An amusement park ride consists of a rotating circular platform 8.00 m in diameter from which 9.5 kg seats are suspended at the end of 2.50 m massless chains. When the system rotates, the chains make an angle θ = 31.0° with the vertical. Assume the average mass of a child is 40.0 kg.
(b) Find the tension in the chain.
(M+m) •a=T•sinθ
(M+m)g= T•cosθ
a/g= T•sinθ/ T•cosθ=tanθ
a=g• tanθ
T=(M+m) •a/ sinθ=(M+m) • g• tanθ/ sinθ
To find the tension in the chain, we can use the concept of forces in equilibrium.
Let's consider one of the seats and draw a free body diagram for it.

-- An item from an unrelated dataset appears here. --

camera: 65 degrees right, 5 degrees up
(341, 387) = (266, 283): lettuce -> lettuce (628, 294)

First, we have the weight of the seat acting downwards, which can be calculated as:
Weight = mass * gravitational acceleration
= 9.5 kg * 9.8 m/s^2
= 93.1 N
Next, we have the tension in the chain, which is acting upwards at an angle of 31.0° with the vertical. This tension can be resolved into two components: one in the vertical direction and one in the horizontal direction.

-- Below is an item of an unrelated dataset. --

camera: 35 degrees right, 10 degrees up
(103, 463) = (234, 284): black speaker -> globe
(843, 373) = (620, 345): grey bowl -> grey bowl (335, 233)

The vertical component of the tension balances the weight of the seat, so we can calculate it as:
Vertical component of tension = Weight * cos(θ)
= 93.1 N * cos(31.0°)
The horizontal component of the tension doesn't contribute to the equilibrium, so it is not significant for this problem.
Therefore, the tension in the chain is equal to the vertical component of the tension, which can be calculated using the equation above.